- _Tasks for this exercise_
1: Decide whether each statement below agrees with the motion control thread, and answer yes or no for each, quoting the deciding words of the thread exactly. (a) The Universal Devices product talks to the controller through a web interface over a home network or the web. (b) The Universal Devices option cost less than the Insteon PowerLinc. (c) The client needed software that would run on a Windows computer.
2: Please carry on the motion control thread, beginning after its final sentence.

# Advanced Motion Control System



## The_Modifier (Oct 24, 2009)

Check out X-10 Pro.

HERE:thumbsup:


----------



## egads (Sep 1, 2009)

I will say that X10 is dead. However, most new control software is backward compatible. I just did a bunch of research for a client with a bunch of Insteon dimmers and relay switches who wanted to do some timed events that would track sunrise/sunset. I was also trying to find software that would run on her Mac. One of them would execute based on motion (or not depending on set parameters) the one made by Universal Devices uses a web interface to talk to the controller over a home network or the web. 

http://www.universal-devices.com/

That one was more expensive than the Insteon PowerLinc, but way more reliable (like having a clock that did not lose time) An iphone & Android app are also available.

- _Material supplied_
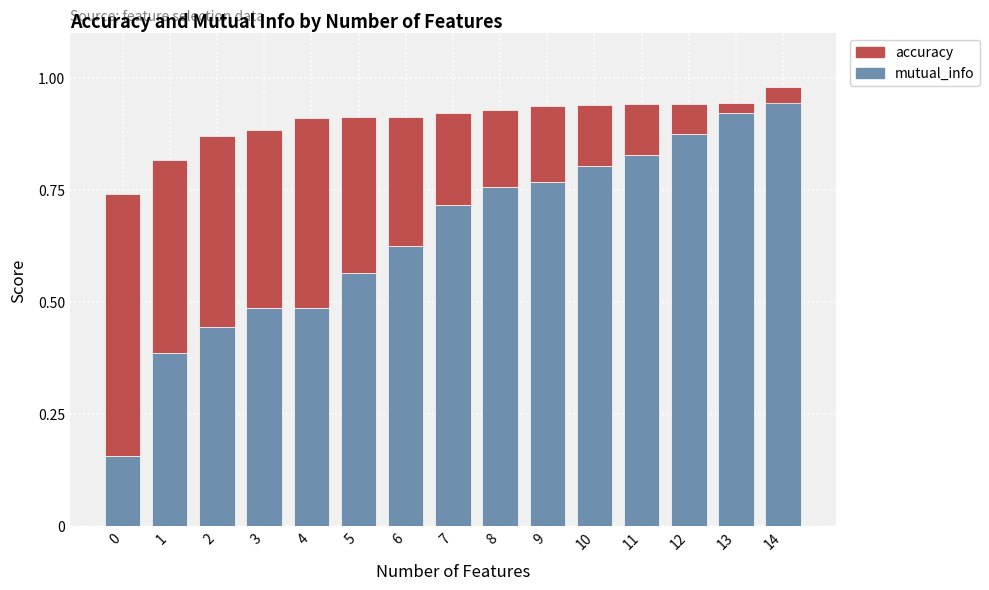

What are all the series names shown in the legend?

mutual_info, accuracy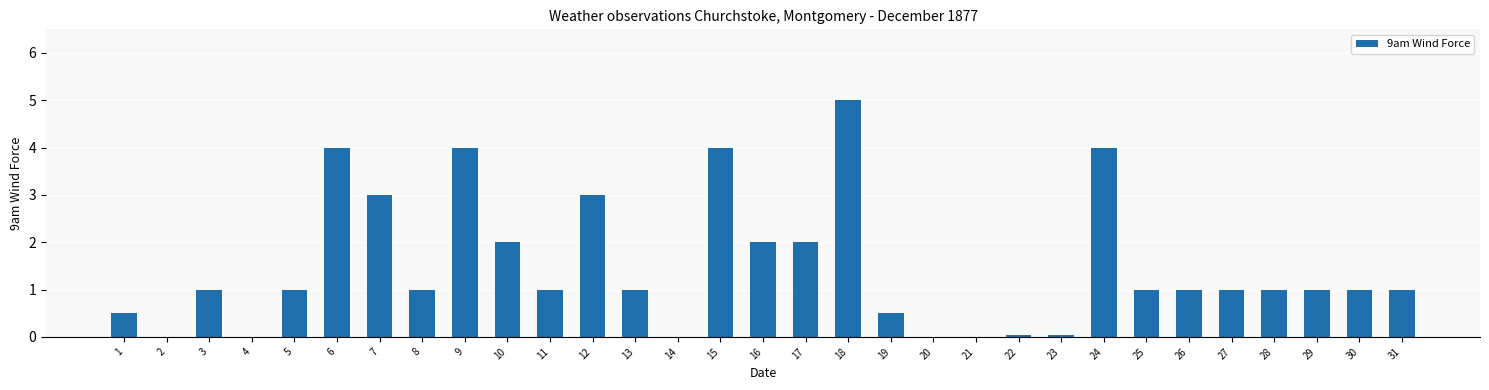

True or false: the data shows 2.9 at 17.

False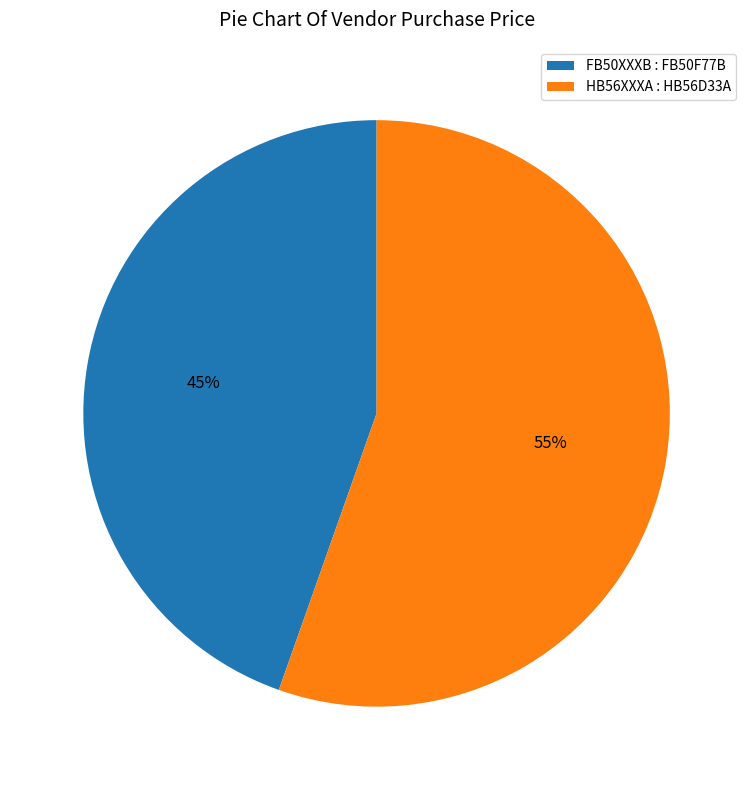

To the nearest percent, what is the average slice percentage?

50%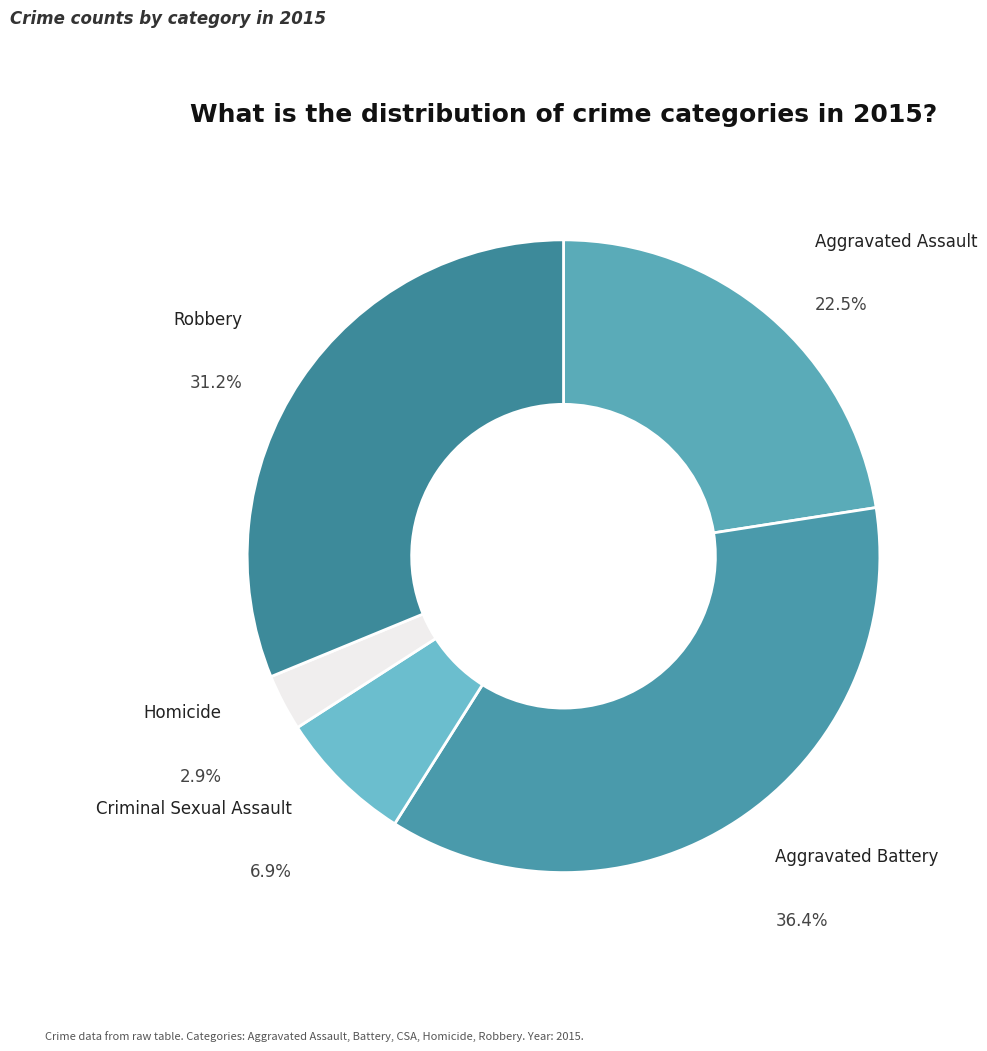

Does Aggravated Battery represent more than half of the total?

No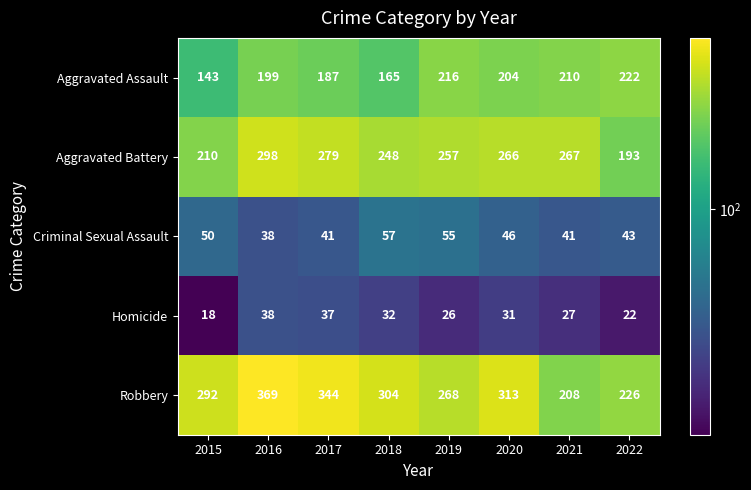

True or false: Robbery has a value of 369 at 2016.

True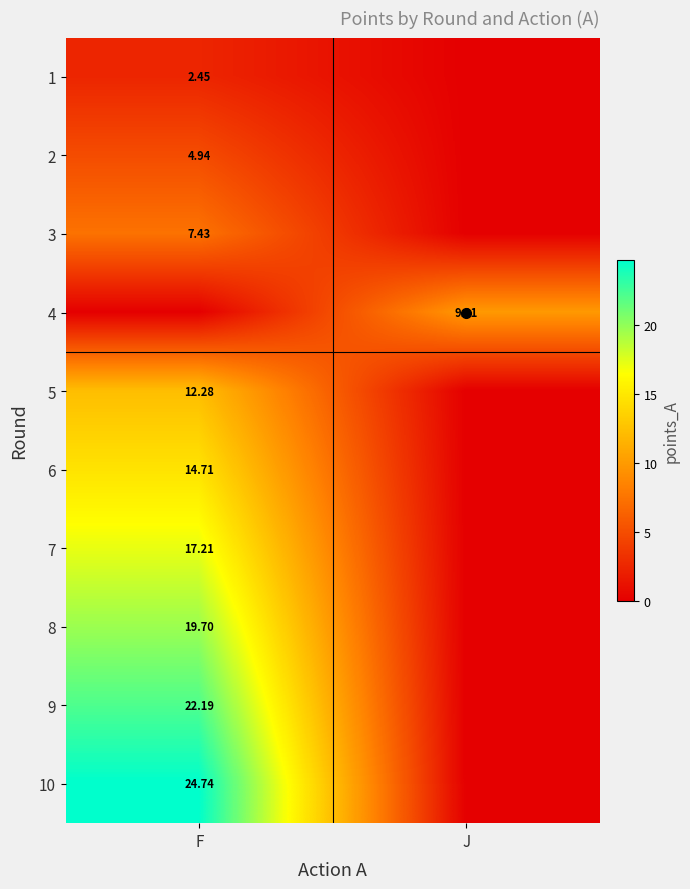

How many values in the 7 series are below 17?

1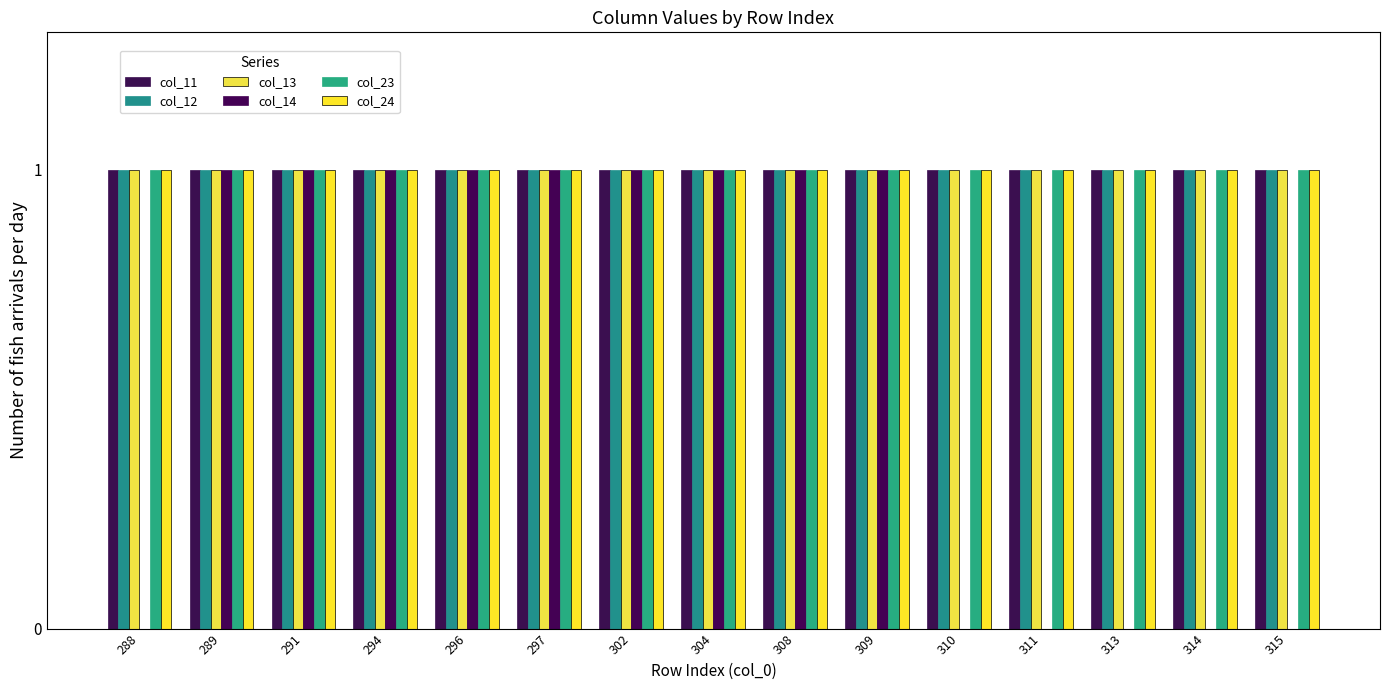

Rank the categories by col_24 value from lowest to highest.

288, 289, 291, 294, 296, 297, 302, 304, 308, 309, 310, 311, 313, 314, 315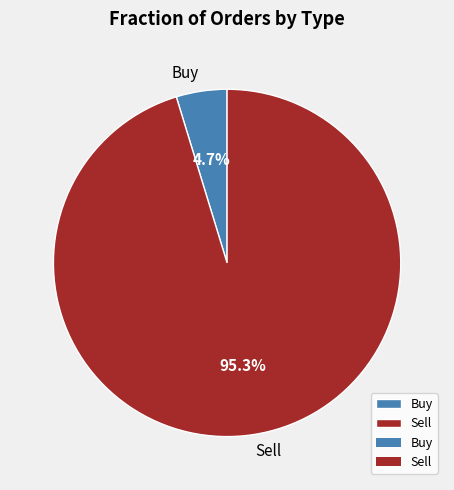

How many segments does this pie chart have?

2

- _Task answers_
1:
(a) Yes: "the one made by Universal Devices uses a web interface to talk to the controller over a home network or the web"
(b) No: "That one was more expensive than the Insteon PowerLinc"
(c) No: "I was also trying to find software that would run on her Mac."

2:
That said, I would also look into PCS products. Their new controller is called Mi Light Style. I'm not sure about it's capabilities, but I can tell you that their in wall dimmers and relay switches are top quality, unlike the Insteon & X10 ones. (I have some installed in customers homes for well over 10 years) Because even though you are automating everything, the damn thing has to work when you (or your partner) walks up to it and just wants to turn the light on. 

http://www.pulseworx.com/products/mi-lightstyle_.php

Google and read. Take notes, because I barely did and now cannot steer you to exactly what you want. But I know I found it.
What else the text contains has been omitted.